▶ Activity
Reproduce the entries below without alteration, starting with the line containing "The value at 1 is 30794372. True or false?" and ending with the line containing "What is the", both lines included. Leave out the pictures.
Start of Records shown
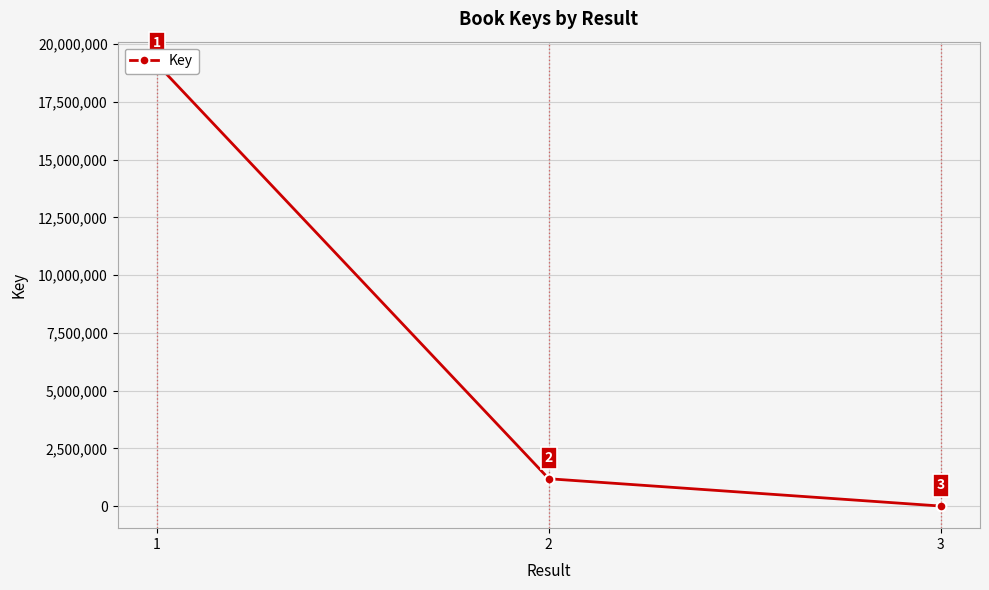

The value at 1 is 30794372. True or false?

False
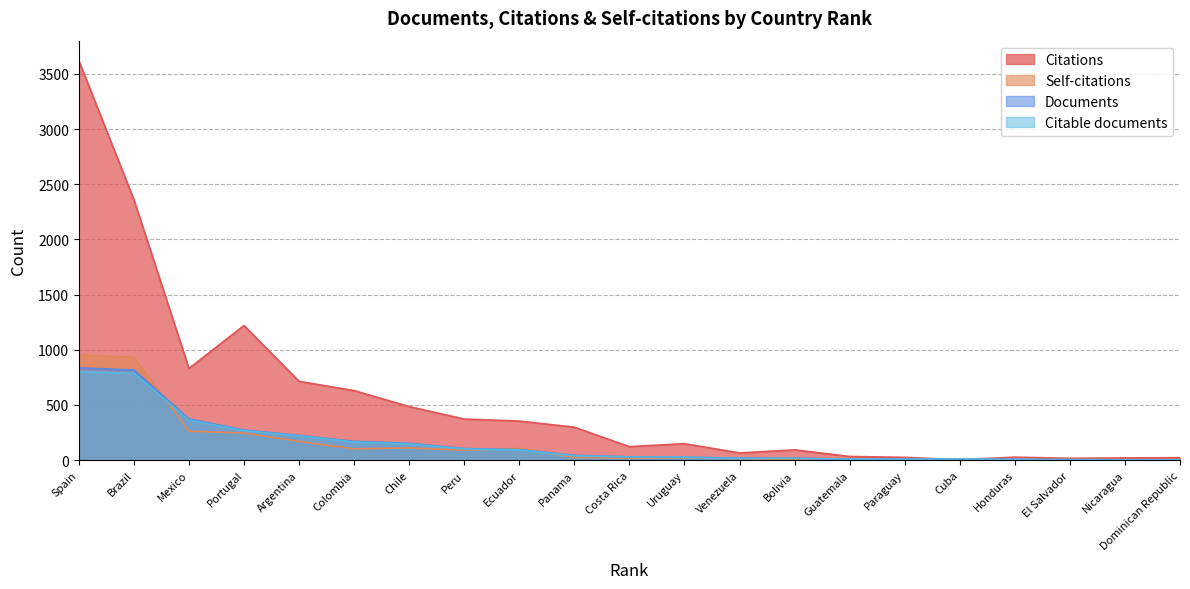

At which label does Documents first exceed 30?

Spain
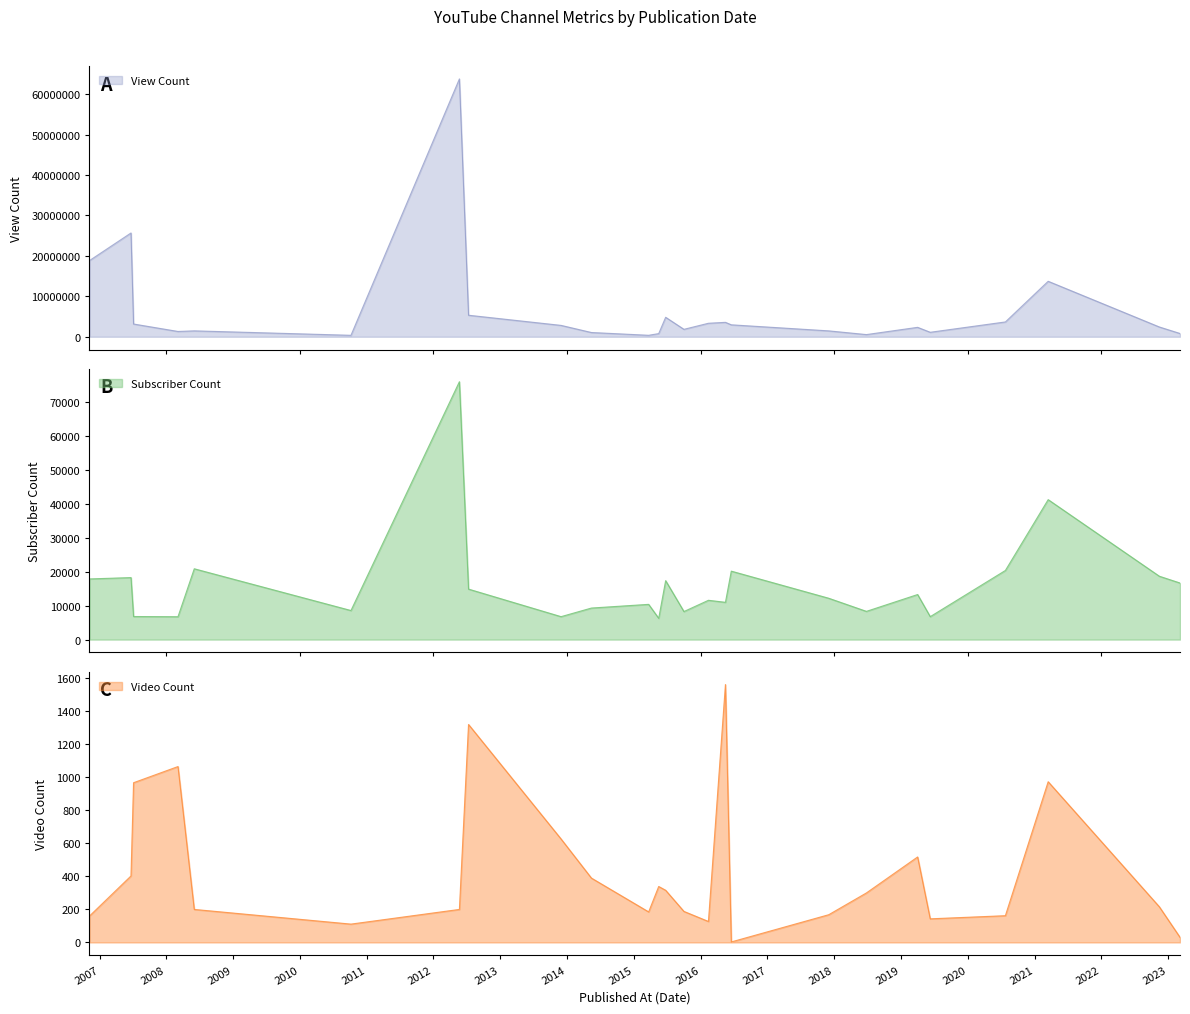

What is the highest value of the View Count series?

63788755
End of Records shown
Start of Records shown
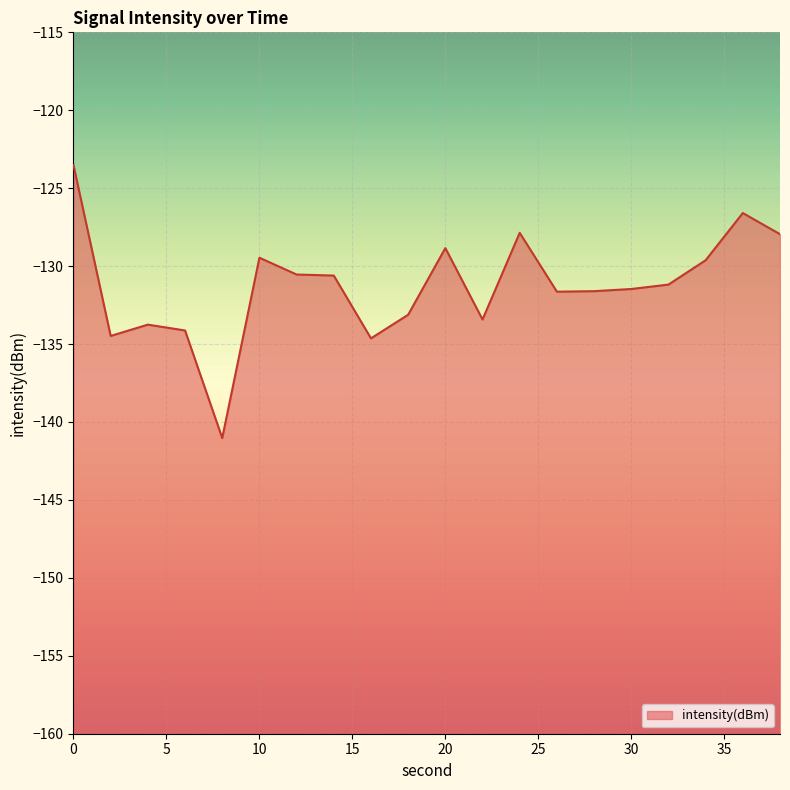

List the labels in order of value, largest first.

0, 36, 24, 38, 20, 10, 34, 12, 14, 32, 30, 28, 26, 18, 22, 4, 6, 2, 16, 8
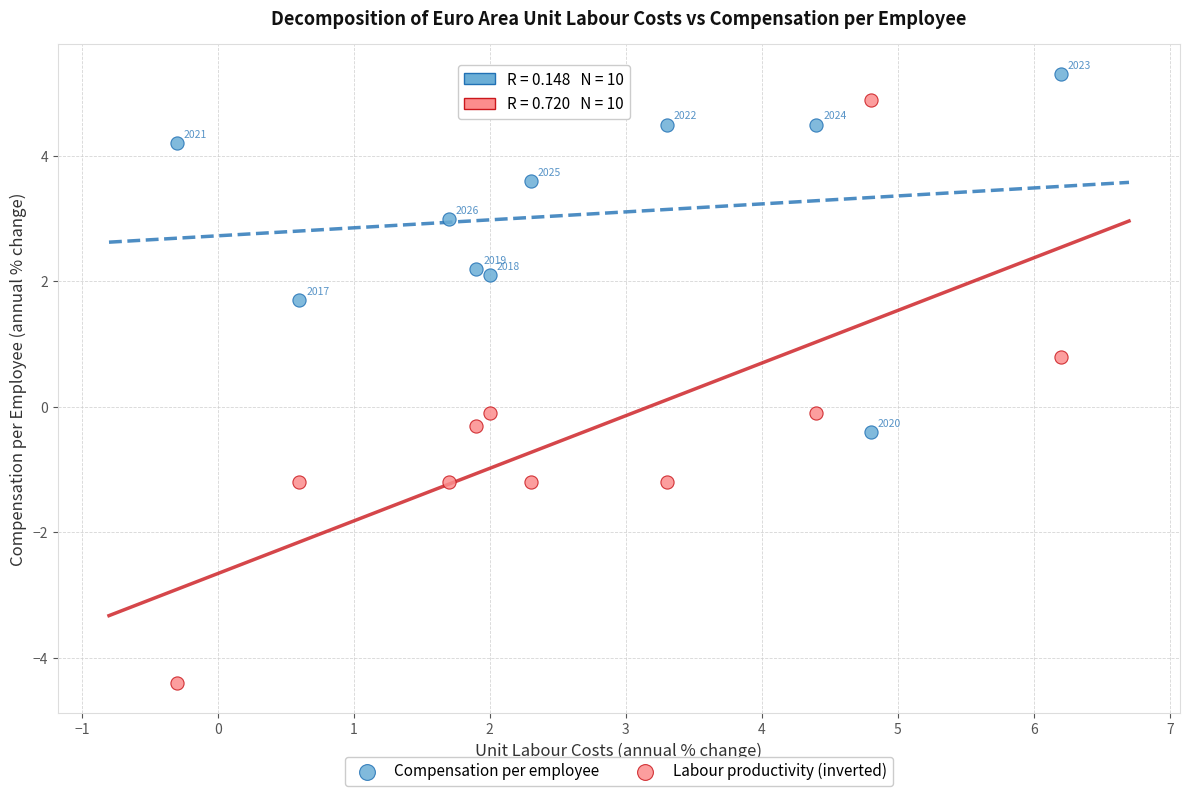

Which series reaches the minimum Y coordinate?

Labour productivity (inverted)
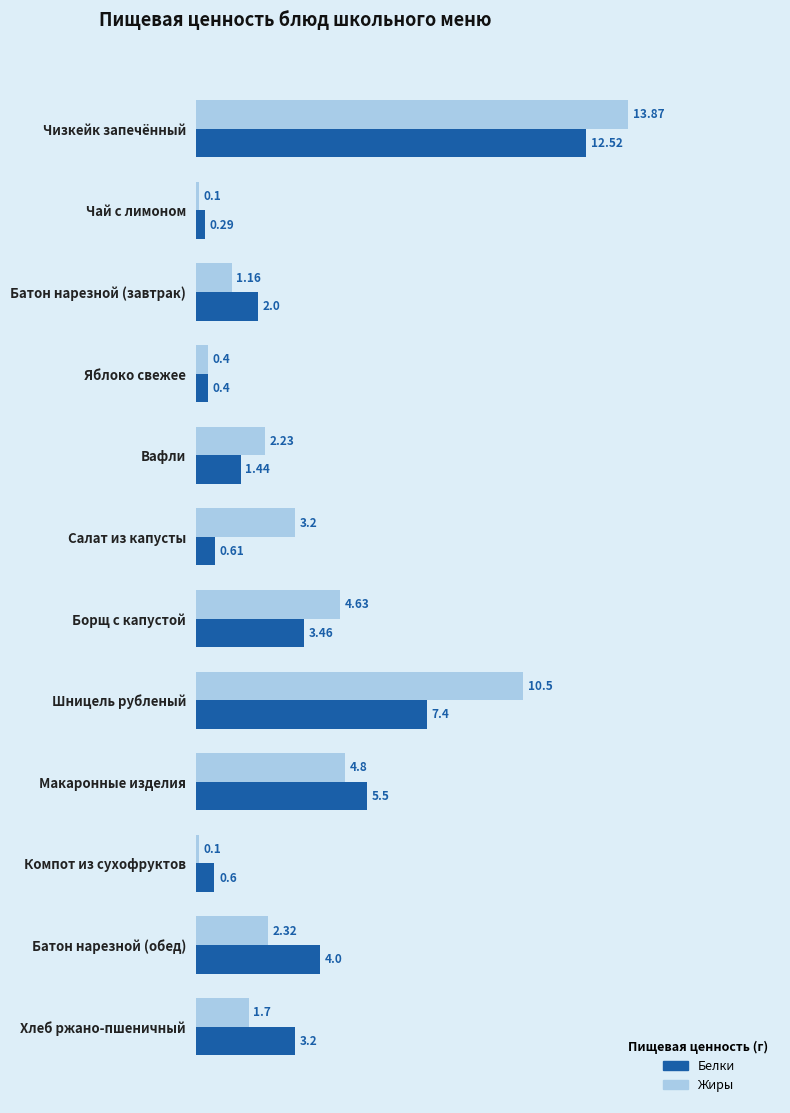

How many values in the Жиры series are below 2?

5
End of Records shown
▶ Worked solution
The value at 1 is 30794372. True or false?

False

At which label does Documents first exceed 30?

Spain

What is the highest value of the View Count series?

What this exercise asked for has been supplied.